Curiosity beats strategy
In truth, the best connections rarely happen through strategy. They start with curiosity. A simple message that says, “I liked what you said about…” or “Would you be up for coffee sometime?” Nothing complicated, no hidden agenda, just an honest bit of interest in another person’s world.
Those small moments often lead to the best ideas, the most surprising opportunities, and the occasional lifelong friendship.
A constellation, not a network
Living in Basel has reminded me of that. It’s just the right size for chance encounters to turn into something more. You meet one person for coffee, they mention someone else you should speak to, and before you know it, you’ve built a web of people you actually want to know. Not a network in the formal sense, but a small constellation of humans you trust. It’s slower, more deliberate, and frankly much more enjoyable than the manic click-fest that passes for networking on LinkedIn.
And truthfully, I just enjoy a good chat over a cappuccino in a lovely café. There’s something about the hum of conversation, the sound of the cup hitting the saucer, the simple act of sitting across from someone and seeing where the talk takes you. It’s not transactional, it’s just… human. And that’s where the real value lies.

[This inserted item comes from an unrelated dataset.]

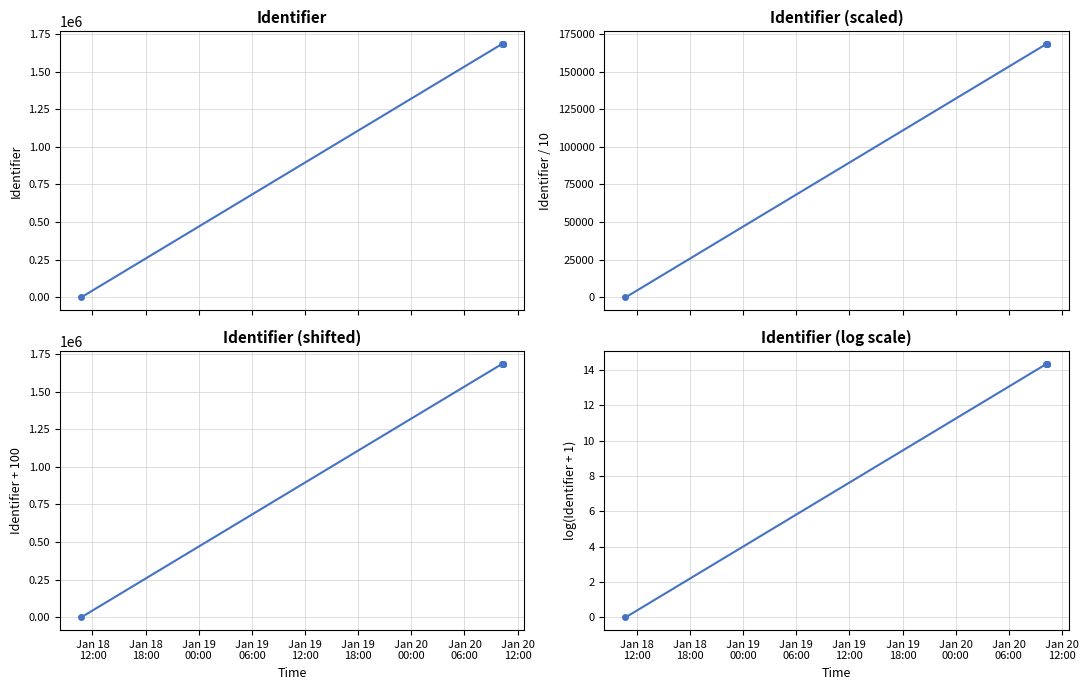

The Identifier (shifted) series shows 149.1 at Jan 18
12:00. True or false?

False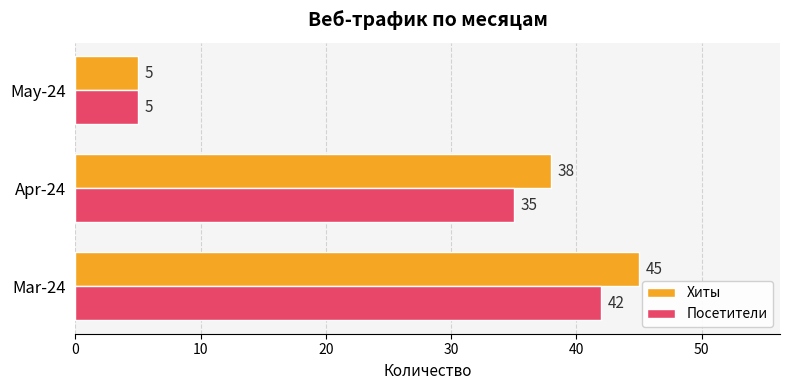

Which category has the highest value in the Хиты series?

Mar-24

Good communicators understand this instinctively. Connection isn’t something you manage, it’s something you nurture. It doesn’t need a funnel, a framework, or a performance review. It needs curiosity, time, and perhaps another cappuccino. That’s it.
So perhaps instead of calling it networking, we should call it staying interested. It’s quieter, more human, and it leaves room for surprise. In a world obsessed with reach, it’s nice to remember that real connection still begins with a single, simple conversation.